Kadınlar ve gençlerin durumu, işgücü piyasalarında belirgin ölçüde daha kötüye gidiyor. Küresel çapta, kadınların işgücüne katılım oranı 2022 yılında %47,4; erkeklerin ise %72,3 oldu. Aradaki 24,9 yüzdelik puan farkı, işgücü dışında kalan her erkeğe karşılık iki kadının işgücü dışında olduğu anlamına geliyor.
Gençler (15-24 yaş arası), insana yakışır iş bulma ve muhafaza etmede büyük zorluklar yaşıyor. Genç işsizlik oranı, yetişkinlerin üç katı düzeyinde seyrediyor. Her beş gencin birinden fazlası -%23,5- “Ne Eğitimde ne İstihdamda ne de Öğrenimde (NEET)” statüsünde bulunuyor.
“Daha çok sayıda insana yakışır işe ve sosyal adalete belirgin ve acil ihtiyaç duyuyoruz” diyen ILO Genel Direktörü Gilbert F. Houngbo sözlerini şöyle sürdürdü: “Böylesine çoklu zorluklarla yüzleşmek istiyorsak, yeni bir küresel toplumsal sözleşme yaratmak için birlikte çalışmak zorundayız. ILO, buna yönelik desteği genişletmek, gerekli politikaları yaratmak ve hepimizi geleceğin çalışma yaşamına hazırlamak amacıyla Küresel Sosyal Adalet Koalisyonu için kampanya yürütecek.”

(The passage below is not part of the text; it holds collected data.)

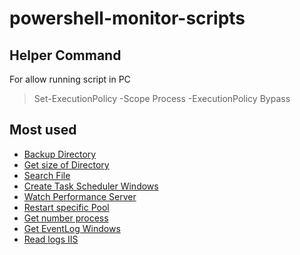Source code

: # powershell-monitor-scripts

## Helper Command

For allow running script in PC

> Set-ExecutionPolicy -Scope Process -ExecutionPolicy Bypass

## Most used

- [Backup Directory](./Files/TarasolBackup.ps1)
- [Get size of Directory](./Logs/LogsCal.ps1)
- [Search File](./Search/search_file.ps1)
- [Create Task Scheduler Windows](./Scheduler/TempScheduler%20Tr4.ps1)
- [Watch Performance Server](./Performance/PerformanceMointoring.ps1)
- [Restart specific Pool](./IISScripts/RecycleSpecificPools.ps1)
- [Get number process](./System/Get-Process.ps1)
- [Get EventLog Windows](./System/Get-EventLog.ps1)
- [Read logs IIS](./Logs/ReadIISLogs.ps1)
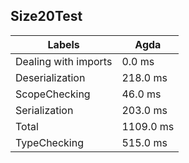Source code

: 
## Size20Test

Labels|Agda
---|---
Dealing with imports|0.0 ms
Deserialization|218.0 ms
ScopeChecking|46.0 ms
Serialization|203.0 ms
Total|1109.0 ms
TypeChecking|515.0 ms


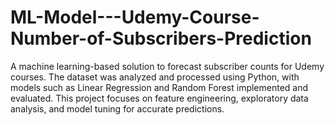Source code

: # ML-Model---Udemy-Course-Number-of-Subscribers-Prediction
A machine learning-based solution to forecast subscriber counts for Udemy courses. The dataset was analyzed and processed using Python, with models such as Linear Regression and Random Forest implemented and evaluated. This project focuses on feature engineering, exploratory data analysis, and model tuning for accurate predictions.
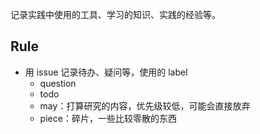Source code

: 记录实践中使用的工具、学习的知识、实践的经验等。

## Rule
+ 用 issue 记录待办、疑问等，使用的 label  
    + question
    + todo
    + may：打算研究的内容，优先级较低，可能会直接放弃
    + piece：碎片，一些比较零散的东西
  
  


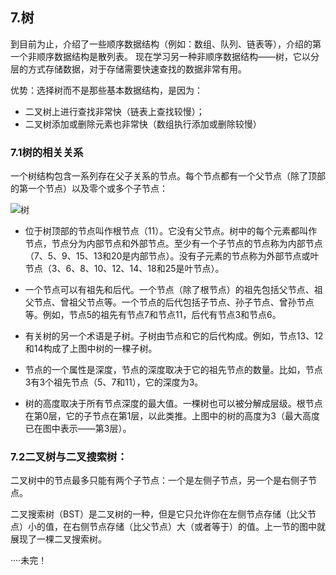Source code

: ## 7.树

到目前为止，介绍了一些顺序数据结构（例如：数组、队列、链表等），介绍的第一个非顺序数据结构是散列表。
现在学习另一种非顺序数据结构——树，它以分层的方式存储数据，对于存储需要快速查找的数据非常有用。

优势：选择树而不是那些基本数据结构，是因为： 
* 二叉树上进行查找非常快（链表上查找较慢）； 
* 二叉树添加或删除元素也非常快（数组执行添加或删除较慢）
 
### 7.1树的相关关系

一个树结构包含一系列存在父子关系的节点。每个节点都有一个父节点（除了顶部的第一个节点）以及零个或多个子节点：

![树](https://img-blog.csdn.net/20180809155858647?watermark/2/text/aHR0cHM6Ly9ibG9nLmNzZG4ubmV0L3FxXzIwOTAxMzk3/font/5a6L5L2T/fontsize/400/fill/I0JBQkFCMA==/dissolve/70)

* 位于树顶部的节点叫作根节点（11）。它没有父节点。树中的每个元素都叫作节点，节点分为内部节点和外部节点。至少有一个子节点的节点称为内部节点（7、5、9、15、13和20是内部节点）。没有子元素的节点称为外部节点或叶节点（3、6、8、10、12、14、18和25是叶节点）。

* 一个节点可以有祖先和后代。一个节点（除了根节点）的祖先包括父节点、祖父节点、曾祖父节点等。一个节点的后代包括子节点、孙子节点、曾孙节点等。例如，节点5的祖先有节点7和节点11，后代有节点3和节点6。

* 有关树的另一个术语是子树。子树由节点和它的后代构成。例如，节点13、12和14构成了上图中树的一棵子树。

* 节点的一个属性是深度，节点的深度取决于它的祖先节点的数量。比如，节点3有3个祖先节点（5、7和11），它的深度为3。

* 树的高度取决于所有节点深度的最大值。一棵树也可以被分解成层级。根节点在第0层，它的子节点在第1层，以此类推。上图中的树的高度为3（最大高度已在图中表示——第3层）。

### 7.2二叉树与二叉搜索树：

二叉树中的节点最多只能有两个子节点：一个是左侧子节点，另一个是右侧子节点。

二叉搜索树（BST）是二叉树的一种，但是它只允许你在左侧节点存储（比父节点）小的值，在右侧节点存储（比父节点）大（或者等于）的值。上一节的图中就展现了一棵二叉搜索树。

····未完！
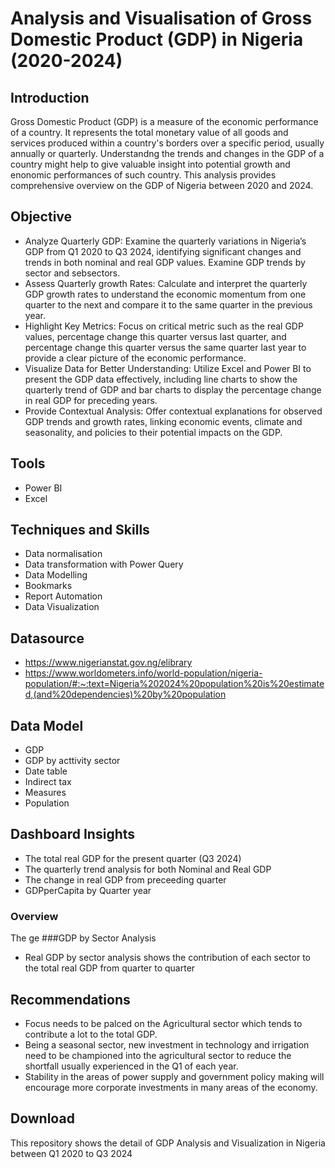 # Analysis and Visualisation of Gross Domestic Product (GDP) in Nigeria (2020-2024)

## Introduction
Gross Domestic Product (GDP) is a measure of the economic performance of a country. It represents the total monetary value of all goods and services produced within a country's borders over a specific period, usually annually or quarterly. Understandng the trends and changes in the GDP of a country might help to give valuable insight into potential growth and enonomic performances of such country. This analysis provides comprehensive overview on the GDP of Nigeria between 2020 and 2024.

## Objective
-	Analyze Quarterly GDP: Examine the quarterly variations in Nigeria’s GDP from Q1 2020 to Q3 2024, identifying significant changes and trends in both nominal and real GDP values. Examine GDP trends by sector and sebsectors.
-	Assess Quarterly growth Rates: Calculate and interpret the quarterly GDP growth rates to understand the economic momentum from one quarter to the next and compare it to the same quarter in the previous year.
-	Highlight Key Metrics: Focus on critical metric such as the real GDP values, percentage change this quarter versus last quarter, and percentage change this quarter versus the same quarter last year to provide a clear picture of the economic performance.
-	Visualize Data for Better Understanding: Utilize Excel and Power BI to present the GDP data effectively, including line charts to show the quarterly trend of GDP and bar charts to display the percentage change in real GDP for preceding years.
-	Provide Contextual Analysis: Offer contextual explanations for observed GDP trends and growth rates, linking economic events, climate and seasonality, and policies to their potential impacts on the GDP.

## Tools
- Power BI
- Excel

## Techniques and Skills
- Data normalisation
- Data transformation with Power Query
- Data Modelling
- Bookmarks
- Report Automation
- Data Visualization

## Datasource
- https://www.nigerianstat.gov.ng/elibrary
- https://www.worldometers.info/world-population/nigeria-population/#:~:text=Nigeria%202024%20population%20is%20estimated,(and%20dependencies)%20by%20population

## Data Model
- GDP
- GDP by acttivity sector
- Date table
- Indirect tax
- Measures
- Population
  
## Dashboard Insights
- The total real GDP for the present quarter (Q3 2024)
- The quarterly trend analysis for both Nominal and Real GDP
- The change in real GDP from preceeding quarter
- GDPperCapita by Quarter year
  
### Overview
The ge
###GDP by Sector Analysis
- Real GDP by sector analysis shows the contribution of each sector to the total real GDP from quarter to quarter
  
## Recommendations
- Focus needs to be palced on the Agricultural sector which tends to contribute a lot to the total GDP.
- Being a seasonal sector, new investment in technology and irrigation need to be championed into the agricultural sector to reduce the shortfall usually experienced in the Q1 of each year.
- Stability in the areas of power supply and government policy making will encourage more corporate investments in many areas of the economy.
  
## Download
This repository shows the detail of GDP Analysis and Visualization in Nigeria between Q1 2020 to Q3 2024
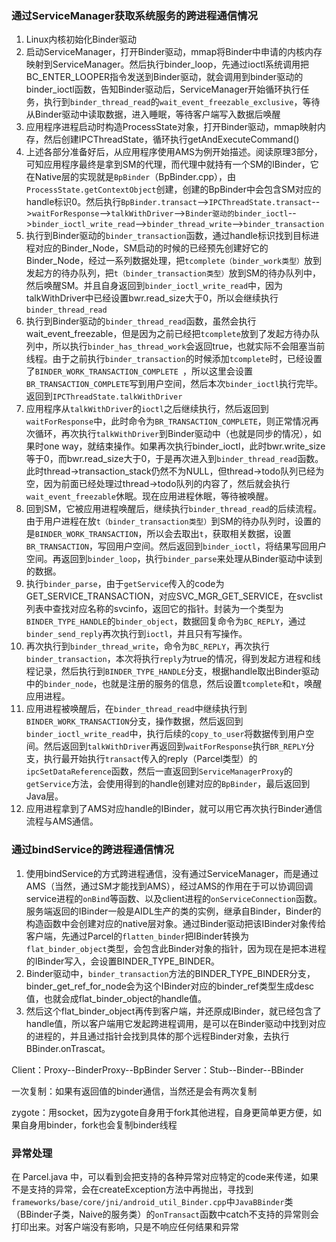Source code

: ### 通过ServiceManager获取系统服务的跨进程通信情况
1. Linux内核初始化Binder驱动
2. 启动ServiceManager，打开Binder驱动，mmap将Binder中申请的内核内存映射到ServiceManager。然后执行binder_loop，先通过ioctl系统调用把BC_ENTER_LOOPER指令发送到Binder驱动，就会调用到binder驱动的binder_ioctl函数，告知Binder驱动后，ServiceManager开始循环执行任务，执行到`binder_thread_read`的`wait_event_freezable_exclusive`，等待从Binder驱动中读取数据，进入睡眠，等待客户端写入数据后唤醒
3. 应用程序进程启动时构造ProcessState对象，打开Binder驱动，mmap映射内存，然后创建IPCThreadState，循环执行getAndExecuteCommand()
4. 上述各部分准备好后，从应用程序使用AMS为例开始描述。阅读原理3部分，可知应用程序最终是拿到SM的代理，而代理中就持有一个SM的IBinder，它在Native层的实现就是`BpBinder`（BpBinder.cpp），由`ProcessState.getContextObject`创建，创建的BpBinder中会包含SM对应的handle标识0。然后执行`BpBinder.transact`-->`IPCThreadState.transact`-->`waitForResponse`-->`talkWithDriver`-->`Binder驱动的binder_ioctl`-->`binder_ioctl_write_read`-->`binder_thread_write`-->`binder_transaction`
5. 执行到Binder驱动的`binder_transaction`函数，通过handle标识找到目标进程对应的Binder_Node，SM启动的时候的已经预先创建好它的Binder_Node，经过一系列数据处理，把`tcomplete（binder_work类型）`放到发起方的待办队列，把`t（binder_transaction类型）`放到SM的待办队列中，然后唤醒SM。并且自身返回到`binder_ioctl_write_read`中，因为talkWithDriver中已经设置bwr.read_size大于0，所以会继续执行`binder_thread_read`
6. 执行到Binder驱动的`binder_thread_read`函数，虽然会执行wait_event_freezable，但是因为之前已经把`tcomplete`放到了发起方待办队列中，所以执行`binder_has_thread_work`会返回true，也就实际不会阻塞当前线程。由于之前执行`binder_transaction`的时候添加`tcomplete`时，已经设置了`BINDER_WORK_TRANSACTION_COMPLETE `，所以这里会设置`BR_TRANSACTION_COMPLETE`写到用户空间，然后本次`binder_ioctl`执行完毕。返回到`IPCThreadState.talkWithDriver`
7. 应用程序从`talkWithDriver`的`ioctl`之后继续执行，然后返回到`waitForResponse`中，此时命令为`BR_TRANSACTION_COMPLETE`，则正常情况再次循环，再次执行`talkWithDriver`到Binder驱动中（也就是同步的情况），如果时one way，就结束操作。如果再次执行binder_ioctl，此时bwr.write_size等于0，而bwr.read_size大于0，于是再次进入到`binder_thread_read`函数。此时thread->transaction_stack仍然不为NULL，但thread->todo队列已经为空，因为前面已经处理过thread->todo队列的内容了，然后就会执行`wait_event_freezable`休眠。现在应用进程休眠，等待被唤醒。
8. 回到SM，它被应用进程唤醒后，继续执行`binder_thread_read`的后续流程。由于用户进程在放`t（binder_transaction类型）`到SM的待办队列时，设置的是`BINDER_WORK_TRANSACTION`，所以会去取出`t`，获取相关数据，设置`BR_TRANSACTION`，写回用户空间。然后返回到`binder_ioctl`，将结果写回用户空间。再返回到`binder_loop`，执行`binder_parse`来处理从Binder驱动中读到的数据。
9. 执行`binder_parse`，由于`getService`传入的code为GET_SERVICE_TRANSACTION，对应SVC_MGR_GET_SERVICE，在svclist列表中查找对应名称的svcinfo，返回它的指针。封装为一个类型为`BINDER_TYPE_HANDLE`的`binder_object`，数据回复命令为`BC_REPLY`，通过`binder_send_reply`再次执行到`ioctl`，并且只有写操作。
10. 再次执行到`binder_thread_write`，命令为`BC_REPLY`，再次执行`binder_transaction`，本次将执行`reply`为true的情况，得到发起方进程和线程记录，然后执行到`BINDER_TYPE_HANDLE`分支，根据handle取出Binder驱动中的`binder_node`，也就是注册的服务的信息，然后设置`tcomplete`和`t`，唤醒应用进程。
11. 应用进程被唤醒后，在`binder_thread_read`中继续执行到`BINDER_WORK_TRANSACTION`分支，操作数据，然后返回到`binder_ioctl_write_read`中，执行后续的`copy_to_user`将数据传到用户空间。然后返回到`talkWithDriver`再返回到`waitForResponse`执行`BR_REPLY`分支，执行最开始执行`transact`传入的reply（Parcel类型）的`ipcSetDataReference`函数，然后一直返回到`ServiceManagerProxy`的`getService`方法，会使用得到的handle创建对应的`BpBinder`，最后返回到Java层。
12. 应用进程拿到了AMS对应handle的IBinder，就可以用它再次执行Binder通信流程与AMS通信。


### 通过bindService的跨进程通信情况
1. 使用bindService的方式跨进程通信，没有通过ServiceManager，而是通过AMS（当然，通过SM才能找到AMS），经过AMS的作用在于可以协调回调service进程的`onBind`等函数、以及client进程的`onServiceConnection`函数。服务端返回的IBinder一般是AIDL生产的类的实例，继承自Binder，Binder的构造函数中会创建对应的native层对象。通过Binder驱动把该IBinder对象传给客户端，先通过Parcel的`flatten_binder`把IBinder转换为`flat_binder_object`类型，会包含此Binder对象的指针，因为现在是把本进程的IBinder写入，会设置BINDER_TYPE_BINDER。
2. Binder驱动中，`binder_transaction`方法的BINDER_TYPE_BINDER分支，binder_get_ref_for_node会为这个IBinder对应的binder_ref类型生成desc值，也就会成flat_binder_object的handle值。
3. 然后这个flat_binder_object再传到客户端，并还原成IBinder，就已经包含了handle值，所以客户端用它发起跨进程调用，是可以在Binder驱动中找到对应的进程的，并且通过指针会找到具体的那个远程Binder对象，去执行BBinder.onTrascat。

Client：Proxy--BinderProxy--BpBinder
Server：Stub--Binder--BBinder

一次复制：如果有返回值的binder通信，当然还是会有两次复制

zygote：用socket，因为zygote自身用于fork其他进程，自身更简单更方便，如果自身用binder，fork也会复制binder线程


### 异常处理
在 Parcel.java 中，可以看到会把支持的各种异常对应特定的code来传递，如果不是支持的异常，会在createException方法中再抛出，寻找到`frameworks/base/core/jni/android_util_Binder.cpp`中`JavaBBinder`类（BBinder子类，Naive的服务类）的`onTransact`函数中catch不支持的异常则会打印出来。对客户端没有影响，只是不响应任何结果和异常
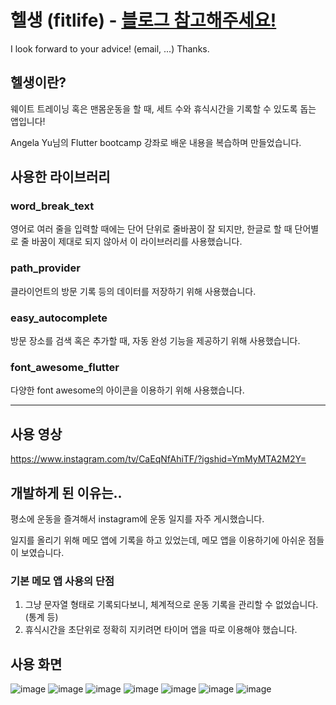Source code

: # 헬생 (fitlife) - [블로그 참고해주세요!](https://hi-jin-dev.tistory.com/20?category=1038362)

I look forward to your advice! (email, ...)
Thanks.

## 헬생이란?
웨이트 트레이닝 혹은 맨몸운동을 할 때, 세트 수와 휴식시간을 기록할 수 있도록 돕는 앱입니다!

Angela Yu님의 Flutter bootcamp 강좌로 배운 내용을 복습하며 만들었습니다.

## 사용한 라이브러리
### word_break_text
영어로 여러 줄을 입력할 때에는 단어 단위로 줄바꿈이 잘 되지만, 한글로 할 때 단어별로 줄 바꿈이 제대로 되지 않아서 이 라이브러리를 사용했습니다.

### path_provider
클라이언트의 방문 기록 등의 데이터를 저장하기 위해 사용했습니다.

### easy_autocomplete
방문 장소를 검색 혹은 추가할 때, 자동 완성 기능을 제공하기 위해 사용했습니다.

### font_awesome_flutter
다양한 font awesome의 아이콘을 이용하기 위해 사용했습니다.

--- 

## 사용 영상
https://www.instagram.com/tv/CaEqNfAhiTF/?igshid=YmMyMTA2M2Y=

## 개발하게 된 이유는..
평소에 운동을 즐겨해서 instagram에 운동 일지를 자주 게시했습니다.

일지를 올리기 위해 메모 앱에 기록을 하고 있었는데, 메모 앱을 이용하기에 아쉬운 점들이 보였습니다.

### 기본 메모 앱 사용의 단점
1. 그냥 문자열 형태로 기록되다보니, 체계적으로 운동 기록을 관리할 수 없었습니다. (통계 등)
2. 휴식시간을 초단위로 정확히 지키려면 타이머 앱을 따로 이용해야 했습니다.

## 사용 화면
![image](https://user-images.githubusercontent.com/51053567/155659167-4c7040ae-42ce-429f-aeb2-f68922354491.png)
![image](https://user-images.githubusercontent.com/51053567/155659179-bc982baa-9a0f-4c96-805c-07abfb7e5eac.png)
![image](https://user-images.githubusercontent.com/51053567/155659197-991cde9c-04ad-4b98-b3d9-18225a3f000e.png)
![image](https://user-images.githubusercontent.com/51053567/155659205-bd56cd19-ffb8-41eb-a777-ad259c102cdd.png)
![image](https://user-images.githubusercontent.com/51053567/155659214-3cb79112-f214-403c-87f9-bfc02a3c941e.png)
![image](https://user-images.githubusercontent.com/51053567/155659226-377675be-da66-4b7e-8b77-18a449a30f85.png)
![image](https://user-images.githubusercontent.com/51053567/155659238-111193ac-b052-4dd0-9af1-33f7bf4ba1a2.png)
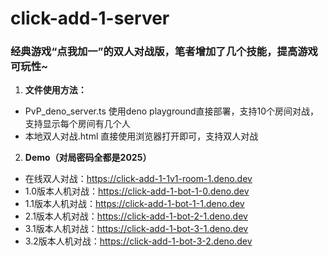 # click-add-1-server
### 经典游戏“点我加一”的双人对战版，笔者增加了几个技能，提高游戏可玩性~
1. **文件使用方法：**
- PvP_deno_server.ts 使用deno playground直接部署，支持10个房间对战，支持显示每个房间有几个人
- 本地双人对战.html 直接使用浏览器打开即可，支持双人对战
2. **Demo（对局密码全都是2025）**
- 在线双人对战：https://click-add-1-1v1-room-1.deno.dev
- 1.0版本人机对战：https://click-add-1-bot-1-0.deno.dev
- 1.1版本人机对战：https://click-add-1-bot-1-1.deno.dev
- 2.1版本人机对战：https://click-add-1-bot-2-1.deno.dev
- 3.1版本人机对战：https://click-add-1-bot-3-1.deno.dev
- 3.2版本人机对战：https://click-add-1-bot-3-2.deno.dev
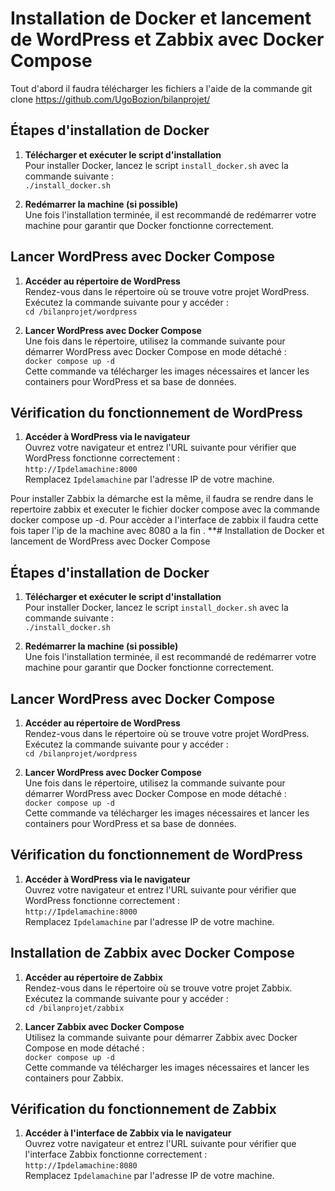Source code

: # Installation de Docker et lancement de WordPress et Zabbix avec Docker Compose

Tout d'abord il faudra télécharger les fichiers a l'aide de la commande git clone https://github.com/UgoBozion/bilanprojet/

## Étapes d'installation de Docker
1. **Télécharger et exécuter le script d'installation**  
   Pour installer Docker, lancez le script `install_docker.sh` avec la commande suivante :  
   `./install_docker.sh`

2. **Redémarrer la machine (si possible)**  
   Une fois l'installation terminée, il est recommandé de redémarrer votre machine pour garantir que Docker fonctionne correctement.

## Lancer WordPress avec Docker Compose
1. **Accéder au répertoire de WordPress**  
   Rendez-vous dans le répertoire où se trouve votre projet WordPress. Exécutez la commande suivante pour y accéder :  
   `cd /bilanprojet/wordpress`

2. **Lancer WordPress avec Docker Compose**  
   Une fois dans le répertoire, utilisez la commande suivante pour démarrer WordPress avec Docker Compose en mode détaché :  
   `docker compose up -d`  
   Cette commande va télécharger les images nécessaires et lancer les containers pour WordPress et sa base de données.

## Vérification du fonctionnement de WordPress
1. **Accéder à WordPress via le navigateur**  
   Ouvrez votre navigateur et entrez l'URL suivante pour vérifier que WordPress fonctionne correctement :  
   `http://Ipdelamachine:8000`  
   Remplacez `Ipdelamachine` par l'adresse IP de votre machine.


Pour installer Zabbix la démarche est la même, il faudra se rendre dans le repertoire zabbix et executer le fichier docker compose avec la commande docker compose up -d. 
Pour accèder a l'interface de zabbix il faudra cette fois taper l'ip de la machine avec 8080 a la fin . **# Installation de Docker et lancement de WordPress avec Docker Compose

## Étapes d'installation de Docker
1. **Télécharger et exécuter le script d'installation**  
   Pour installer Docker, lancez le script `install_docker.sh` avec la commande suivante :  
   `./install_docker.sh`

2. **Redémarrer la machine (si possible)**  
   Une fois l'installation terminée, il est recommandé de redémarrer votre machine pour garantir que Docker fonctionne correctement.

## Lancer WordPress avec Docker Compose
1. **Accéder au répertoire de WordPress**  
   Rendez-vous dans le répertoire où se trouve votre projet WordPress. Exécutez la commande suivante pour y accéder :  
   `cd /bilanprojet/wordpress`

2. **Lancer WordPress avec Docker Compose**  
   Une fois dans le répertoire, utilisez la commande suivante pour démarrer WordPress avec Docker Compose en mode détaché :  
   `docker compose up -d`  
   Cette commande va télécharger les images nécessaires et lancer les containers pour WordPress et sa base de données.

## Vérification du fonctionnement de WordPress
1. **Accéder à WordPress via le navigateur**  
   Ouvrez votre navigateur et entrez l'URL suivante pour vérifier que WordPress fonctionne correctement :  
   `http://Ipdelamachine:8000`  
   Remplacez `Ipdelamachine` par l'adresse IP de votre machine.

## Installation de Zabbix avec Docker Compose

1. **Accéder au répertoire de Zabbix**  
   Rendez-vous dans le répertoire où se trouve votre projet Zabbix. Exécutez la commande suivante pour y accéder :  
   `cd /bilanprojet/zabbix`

2. **Lancer Zabbix avec Docker Compose**  
   Utilisez la commande suivante pour démarrer Zabbix avec Docker Compose en mode détaché :  
   `docker compose up -d`  
   Cette commande va télécharger les images nécessaires et lancer les containers pour Zabbix.

## Vérification du fonctionnement de Zabbix
1. **Accéder à l'interface de Zabbix via le navigateur**  
   Ouvrez votre navigateur et entrez l'URL suivante pour vérifier que l'interface Zabbix fonctionne correctement :  
   `http://Ipdelamachine:8080`  
   Remplacez `Ipdelamachine` par l'adresse IP de votre machine.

ILO Araştırma Direktörü ve raporun koordinatörü Richard Samans ise şunları söyledi: “Küresel istihdam büyümesinin yavaşlaması, COVID-19 krizinde uğranılan kayıpların 2025 yılından önce telafi edilmesini beklememeliyiz anlamına geliyor. Üretkenlik büyümesindeki yavaşlama ise önemli bir sorun çünkü satın alma gücü, ekolojik sürdürülebilirlik ve insan esenliği alanlarında karşılaştığımız birbiriyle ilişkili krizleri çözümlemede üretkenlik vazgeçilmez önem taşıyor.”
Bölgesel işgücü piyasalarında 2023 yılı beklentileri önemli ölçüde farklılaşıyor
2023 yılında Afrika ve Arap Ülkeleri’nde istihdam büyümesi yaklaşık %3 veya üzeri civarında olacak. Ancak, çalışma çağındaki nüfusun artması nedeniyle, her iki bölgede işsizlik oranlarının hafif düşmesi bekleniyor (Afrika’da %7,4’ten 7,3’e, Arap Ülkeleri’nde ise %8,5’ten 8,2’ye).
Asya-Pasifik ile Latin Amerika ve Karayipler’de ise yıllık istihdam büyümesinin %1 civarında olacağı tahmin ediliyor. Kuzey Amerika’da ise istihdam kazancı çok küçük veya sıfır düzeyinde olacak; işsizlik ise artacak.
Avrupa ve Orta Asya, Ukrayna savaşının ekonomik etkilerinden ağır zarar görüyor. 2023 yılında istihdamın azalacağı tahmin ediliyor ancak, çalışma çağındaki nüfusun artışı sınırlı olacağından, işsizlik oranlarının çok az artması bekleniyor.